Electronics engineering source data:
Content starts
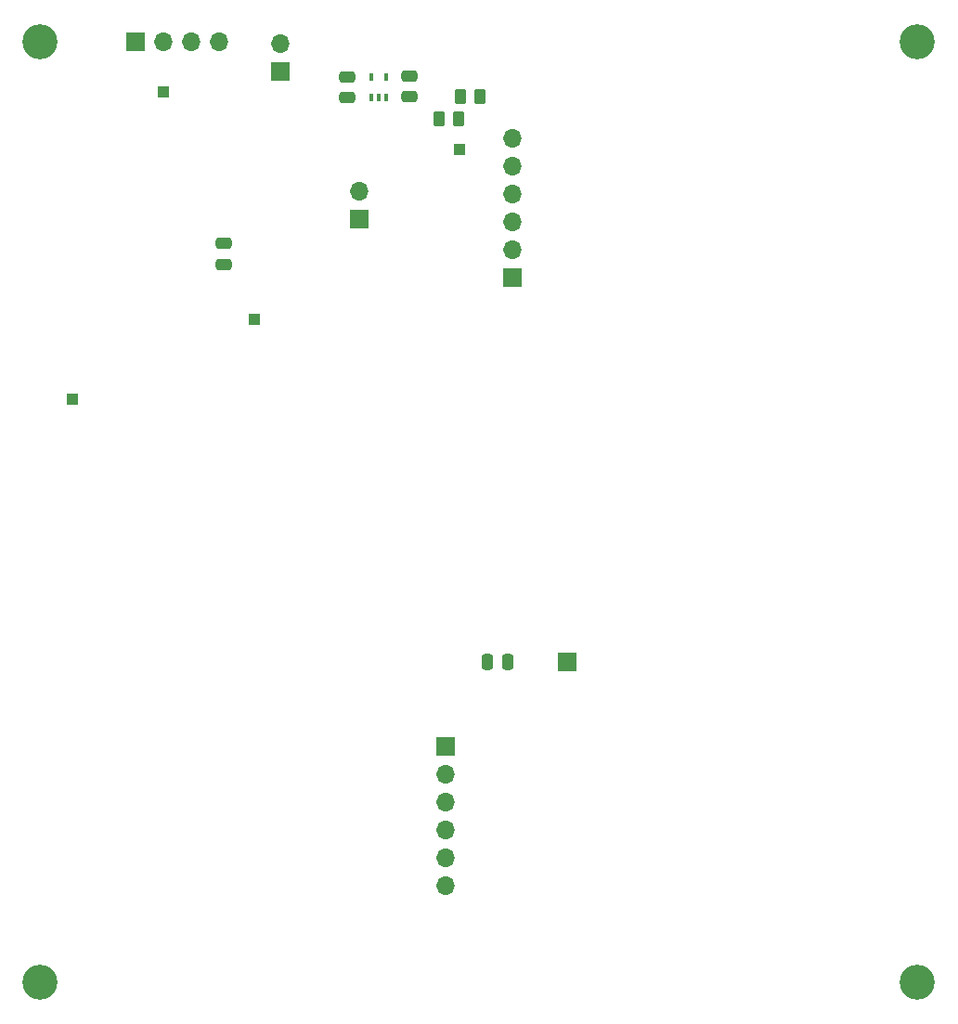
<source format=gbr>
%TF.GenerationSoftware,KiCad,Pcbnew,8.0.8+dfsg-1*%
%TF.CreationDate,2025-07-13T00:35:59+05:30*%
%TF.ProjectId,sanket,73616e6b-6574-42e6-9b69-6361645f7063,4.1*%
%TF.SameCoordinates,Original*%
%TF.FileFunction,Soldermask,Top*%
%TF.FilePolarity,Negative*%
%FSLAX46Y46*%
G04 Gerber Fmt 4.6, Leading zero omitted, Abs format (unit mm)*
G04 Created by KiCad (PCBNEW 8.0.8+dfsg-1) date 2025-07-13 00:35:59*
%MOMM*%
%LPD*%
G01*
G04 APERTURE LIST*
G04 Aperture macros list*
%AMRoundRect*
0 Rectangle with rounded corners*
0 $1 Rounding radius*
0 $2 $3 $4 $5 $6 $7 $8 $9 X,Y pos of 4 corners*
0 Add a 4 corners polygon primitive as box body*
4,1,4,$2,$3,$4,$5,$6,$7,$8,$9,$2,$3,0*
0 Add four circle primitives for the rounded corners*
1,1,$1+$1,$2,$3*
1,1,$1+$1,$4,$5*
1,1,$1+$1,$6,$7*
1,1,$1+$1,$8,$9*
0 Add four rect primitives between the rounded corners*
20,1,$1+$1,$2,$3,$4,$5,0*
20,1,$1+$1,$4,$5,$6,$7,0*
20,1,$1+$1,$6,$7,$8,$9,0*
20,1,$1+$1,$8,$9,$2,$3,0*%
G04 Aperture macros list end*
%ADD10R,1.000000X1.000000*%
%ADD11R,1.700000X1.700000*%
%ADD12O,1.700000X1.700000*%
%ADD13RoundRect,0.100000X0.100000X-0.225000X0.100000X0.225000X-0.100000X0.225000X-0.100000X-0.225000X0*%
%ADD14C,3.200000*%
%ADD15RoundRect,0.250000X0.262500X0.450000X-0.262500X0.450000X-0.262500X-0.450000X0.262500X-0.450000X0*%
%ADD16RoundRect,0.250000X-0.475000X0.250000X-0.475000X-0.250000X0.475000X-0.250000X0.475000X0.250000X0*%
%ADD17RoundRect,0.250000X0.475000X-0.250000X0.475000X0.250000X-0.475000X0.250000X-0.475000X-0.250000X0*%
%ADD18RoundRect,0.250000X0.250000X0.475000X-0.250000X0.475000X-0.250000X-0.475000X0.250000X-0.475000X0*%
G04 APERTURE END LIST*
D10*
%TO.C,TP4*%
X105216100Y-86955000D03*
%TD*%
%TO.C,TP1*%
X140483900Y-64204600D03*
%TD*%
D11*
%TO.C,J2*%
X124177100Y-57092600D03*
D12*
X124177100Y-54552600D03*
%TD*%
D13*
%TO.C,U1*%
X132518700Y-59465000D03*
X133168700Y-59465000D03*
X133818700Y-59465000D03*
X133818700Y-57565000D03*
X132518700Y-57565000D03*
%TD*%
D11*
%TO.C,J6*%
X150339100Y-110940600D03*
%TD*%
D10*
%TO.C,TP3*%
X121789500Y-79647800D03*
%TD*%
D14*
%TO.C,H3*%
X182306100Y-140098600D03*
%TD*%
D15*
%TO.C,R1*%
X142412400Y-59378600D03*
X140587400Y-59378600D03*
%TD*%
D14*
%TO.C,H1*%
X102296100Y-54368600D03*
%TD*%
%TO.C,H4*%
X102296100Y-140098600D03*
%TD*%
D15*
%TO.C,R2*%
X140480100Y-61410600D03*
X138655100Y-61410600D03*
%TD*%
D14*
%TO.C,H2*%
X182306100Y-54368600D03*
%TD*%
D11*
%TO.C,J3*%
X145361100Y-75853600D03*
D12*
X145361100Y-73313600D03*
X145361100Y-70773600D03*
X145361100Y-68233600D03*
X145361100Y-65693600D03*
X145361100Y-63153600D03*
%TD*%
D11*
%TO.C,J1*%
X139240300Y-118616229D03*
D12*
X139240300Y-121156229D03*
X139240300Y-123696229D03*
X139240300Y-126236229D03*
X139240300Y-128776229D03*
X139240300Y-131316229D03*
%TD*%
D16*
%TO.C,C1*%
X135962700Y-57463400D03*
X135962700Y-59363400D03*
%TD*%
D17*
%TO.C,C2*%
X130273100Y-59449800D03*
X130273100Y-57549800D03*
%TD*%
D10*
%TO.C,TP2*%
X113551100Y-58898600D03*
%TD*%
D18*
%TO.C,R5*%
X144939100Y-110940600D03*
X143039100Y-110940600D03*
%TD*%
D17*
%TO.C,R12*%
X119046300Y-74639000D03*
X119046300Y-72739000D03*
%TD*%
D11*
%TO.C,J4*%
X131389100Y-70554600D03*
D12*
X131389100Y-68014600D03*
%TD*%
D11*
%TO.C,J5*%
X110941100Y-54368600D03*
D12*
X113481100Y-54368600D03*
X116021100Y-54368600D03*
X118561100Y-54368600D03*
%TD*%
M02*

</source>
Content ends
Every line containing the string "corners" is required; copy each such line from the data.

0 Rectangle with rounded corners*
0 $2 $3 $4 $5 $6 $7 $8 $9 X,Y pos of 4 corners*
0 Add a 4 corners polygon primitive as box body*
0 Add four circle primitives for the rounded corners*
0 Add four rect primitives between the rounded corners*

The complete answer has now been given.